Hello bigjoe59—that may have applied to NY and the RKO and Loew’s distribution, but Fox West Coast played first run films in various neighborhoods, in large part because of the spread of LA: downtown, Hollywood, mid-Wilshire/Beverly Hills, Westchester are all different neighborhoods. I suspect you may be equating “neighborhood house” with second-run (i.e. after first-run), which is how the two chains worked in NYC, dividing the market for films after they played Broadway first-run run, usually exclusively. But that was not how exhibition worked in every city. In the time referenced, the Chinese played pretty much to its neighborhood—Hollywood.

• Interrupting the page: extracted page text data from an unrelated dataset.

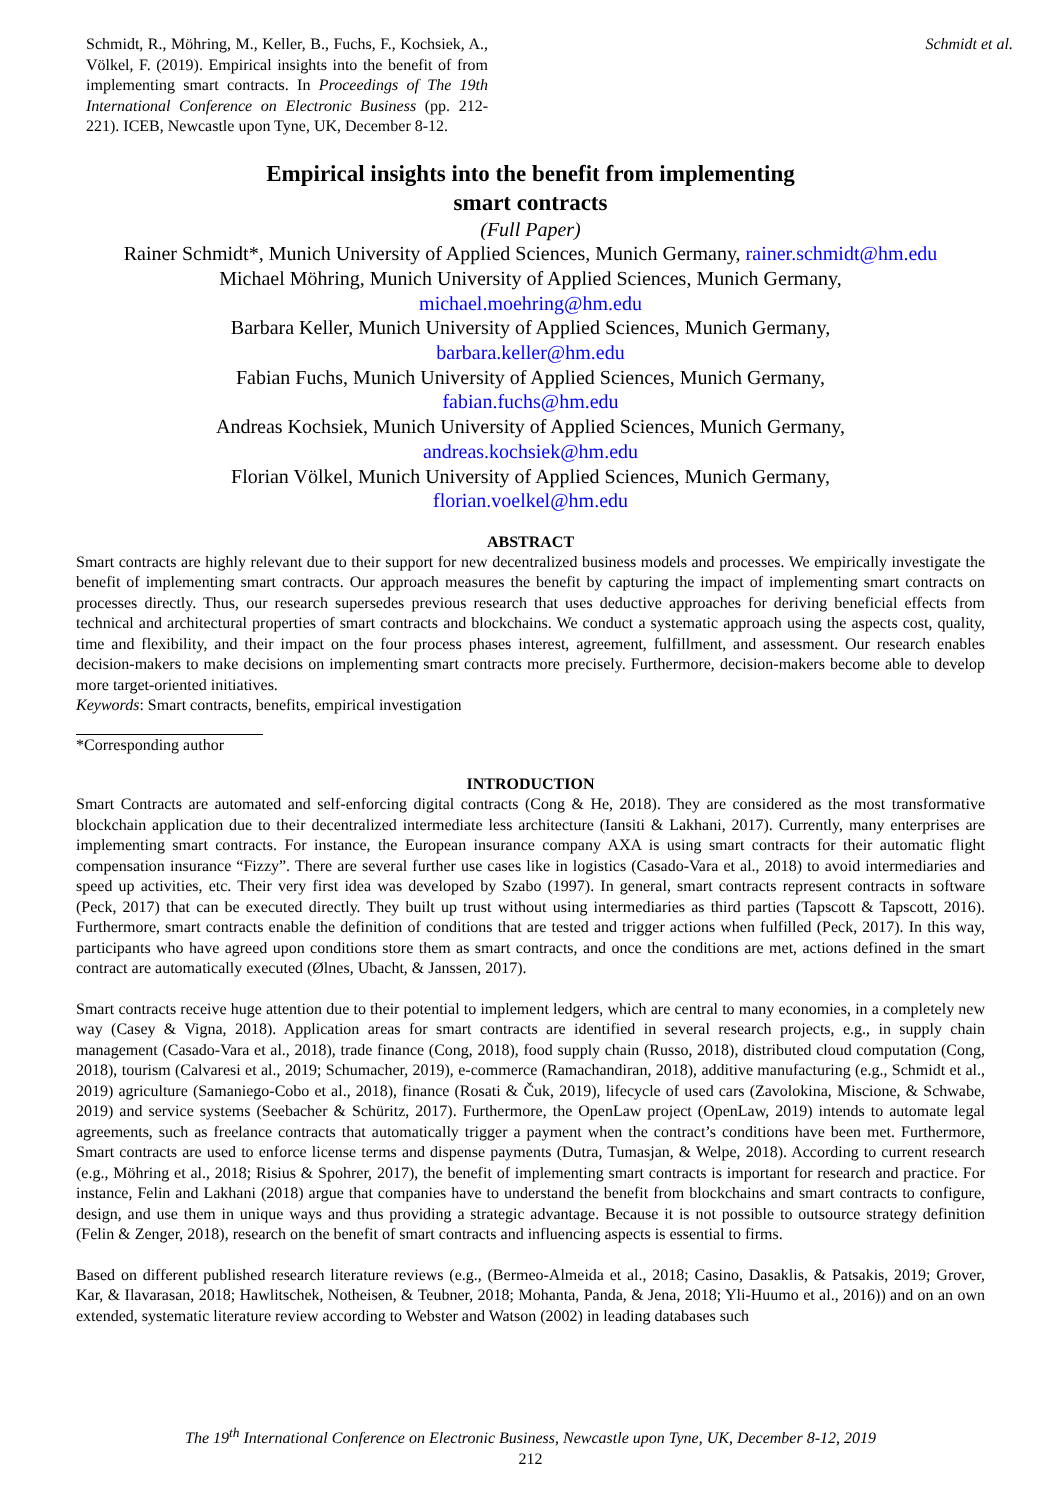Schmidt, R., Möhring, M., Keller, B., Fuchs, F., Kochsiek, A., Völkel, F. (2019). Empirical insights into the benefit of from implementing smart contracts. In Proceedings of The 19th International Conference on Electronic Business (pp. 212-221). ICEB, Newcastle upon Tyne, UK, December 8-12.
Schmidt et al.
Empirical insights into the benefit from implementing
smart contracts
(Full Paper)
Rainer Schmidt*, Munich University of Applied Sciences, Munich Germany, rainer.schmidt@hm.edu
Michael Möhring, Munich University of Applied Sciences, Munich Germany,
michael.moehring@hm.edu
Barbara Keller, Munich University of Applied Sciences, Munich Germany,
barbara.keller@hm.edu
Fabian Fuchs, Munich University of Applied Sciences, Munich Germany,
fabian.fuchs@hm.edu
Andreas Kochsiek, Munich University of Applied Sciences, Munich Germany,
andreas.kochsiek@hm.edu
Florian Völkel, Munich University of Applied Sciences, Munich Germany,
florian.voelkel@hm.edu
ABSTRACT
Smart contracts are highly relevant due to their support for new decentralized business models and processes. We empirically investigate the benefit of implementing smart contracts. Our approach measures the benefit by capturing the impact of implementing smart contracts on processes directly. Thus, our research supersedes previous research that uses deductive approaches for deriving beneficial effects from technical and architectural properties of smart contracts and blockchains. We conduct a systematic approach using the aspects cost, quality, time and flexibility, and their impact on the four process phases interest, agreement, fulfillment, and assessment. Our research enables decision-makers to make decisions on implementing smart contracts more precisely. Furthermore, decision-makers become able to develop more target-oriented initiatives.
Keywords: Smart contracts, benefits, empirical investigation
*Corresponding author
INTRODUCTION
Smart Contracts are automated and self-enforcing digital contracts (Cong & He, 2018). They are considered as the most transformative blockchain application due to their decentralized intermediate less architecture (Iansiti & Lakhani, 2017). Currently, many enterprises are implementing smart contracts. For instance, the European insurance company AXA is using smart contracts for their automatic flight compensation insurance “Fizzy”. There are several further use cases like in logistics (Casado-Vara et al., 2018) to avoid intermediaries and speed up activities, etc. Their very first idea was developed by Szabo (1997). In general, smart contracts represent contracts in software (Peck, 2017) that can be executed directly. They built up trust without using intermediaries as third parties (Tapscott & Tapscott, 2016). Furthermore, smart contracts enable the definition of conditions that are tested and trigger actions when fulfilled (Peck, 2017). In this way, participants who have agreed upon conditions store them as smart contracts, and once the conditions are met, actions defined in the smart contract are automatically executed (Ølnes, Ubacht, & Janssen, 2017).
Smart contracts receive huge attention due to their potential to implement ledgers, which are central to many economies, in a completely new way (Casey & Vigna, 2018). Application areas for smart contracts are identified in several research projects, e.g., in supply chain management (Casado-Vara et al., 2018), trade finance (Cong, 2018), food supply chain (Russo, 2018), distributed cloud computation (Cong, 2018), tourism (Calvaresi et al., 2019; Schumacher, 2019), e-commerce (Ramachandiran, 2018), additive manufacturing (e.g., Schmidt et al., 2019) agriculture (Samaniego-Cobo et al., 2018), finance (Rosati & Čuk, 2019), lifecycle of used cars (Zavolokina, Miscione, & Schwabe, 2019) and service systems (Seebacher & Schüritz, 2017). Furthermore, the OpenLaw project (OpenLaw, 2019) intends to automate legal agreements, such as freelance contracts that automatically trigger a payment when the contract’s conditions have been met. Furthermore, Smart contracts are used to enforce license terms and dispense payments (Dutra, Tumasjan, & Welpe, 2018). According to current research (e.g., Möhring et al., 2018; Risius & Spohrer, 2017), the benefit of implementing smart contracts is important for research and practice. For instance, Felin and Lakhani (2018) argue that companies have to understand the benefit from blockchains and smart contracts to configure, design, and use them in unique ways and thus providing a strategic advantage. Because it is not possible to outsource strategy definition (Felin & Zenger, 2018), research on the benefit of smart contracts and influencing aspects is essential to firms.
Based on different published research literature reviews (e.g., (Bermeo-Almeida et al., 2018; Casino, Dasaklis, & Patsakis, 2019; Grover, Kar, & Ilavarasan, 2018; Hawlitschek, Notheisen, & Teubner, 2018; Mohanta, Panda, & Jena, 2018; Yli-Huumo et al., 2016)) and on an own extended, systematic literature review according to Webster and Watson (2002) in leading databases such
The 19<sup>th</sup> International Conference on Electronic Business, Newcastle upon Tyne, UK, December 8-12, 2019
212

In the 30s, 40s, and early 50s this was how Fox West Coast, the theater chain subsidiary of 20th Century-Fox, showed first-run films in its theaters in Los Angeles: the Chinese played first-run day and date with a downtown theater (the Loew’s State, then for a short time in the 50s the Los Angeles), a Wilshire Blvd theater (usually the Ritz but sometimes the Carthay Circle if it was not playing a roadshow exclusive run), and a Westchester theater (the Loyola), so that may have been what Coate meant. The Chinese was exclusive for a time after it opened, and then went exclusive again in 1953 some months prior to CinemaScope and The Robe. During the time in between, the Chinese and those other theaters would play an A picture from 20th or MGM or UA double-billed with a B picture, usually for the pictures' first week, and then the double bill would move over to another set of Fox theaters to continue the first-run. This was how The Wizard of Oz opened in LA, for instance. At some point in the 40s, Fox, which was booking Loew’s and UA theatres then too, set up a second first-run block, including the Los Angeles, Egyptian, and Fox-Wilshire, which then mainly showed MGM films starting in the mid-40s, leaving Fox films to the other set-up. Warners did something similar with its first-run films, playing them in its downtown house, Hollywood Blvd theater, and the Wiltern. RKO had only a downtown and Hollywood house, as did Paramount once it took over the old El Capitan and renamed it Hollywood Paramount to go with its big Downtown Paramount. There was also a Music Hall chain with houses downtown, in Hollywood, and Beverly Hills that showed some UA pictures and independents. Until the 50s, exclusive runs played the Carthay (sometimes along with the UA theater downtown) or Four Star, both in the mid-Wilshire district. Most first-runs were double billed and played in the multiple configurations I have described. All of this changed as the consent decree split the theaters, roadshows and exclusive first-runs became more common in LA, and the mix-and-match of day dated theaters in LA ceased to correspond so exactly to the theater chains.
I don’t know if that was what Coate meant, but this was the exhibition pattern in LA during those decades. Fox did something similar with its first-run theaters in Kansas City and also day and dated its downtown Denver house with a neighborhood one. When I am bored I read old issues of Variety and the LA Times, LOL.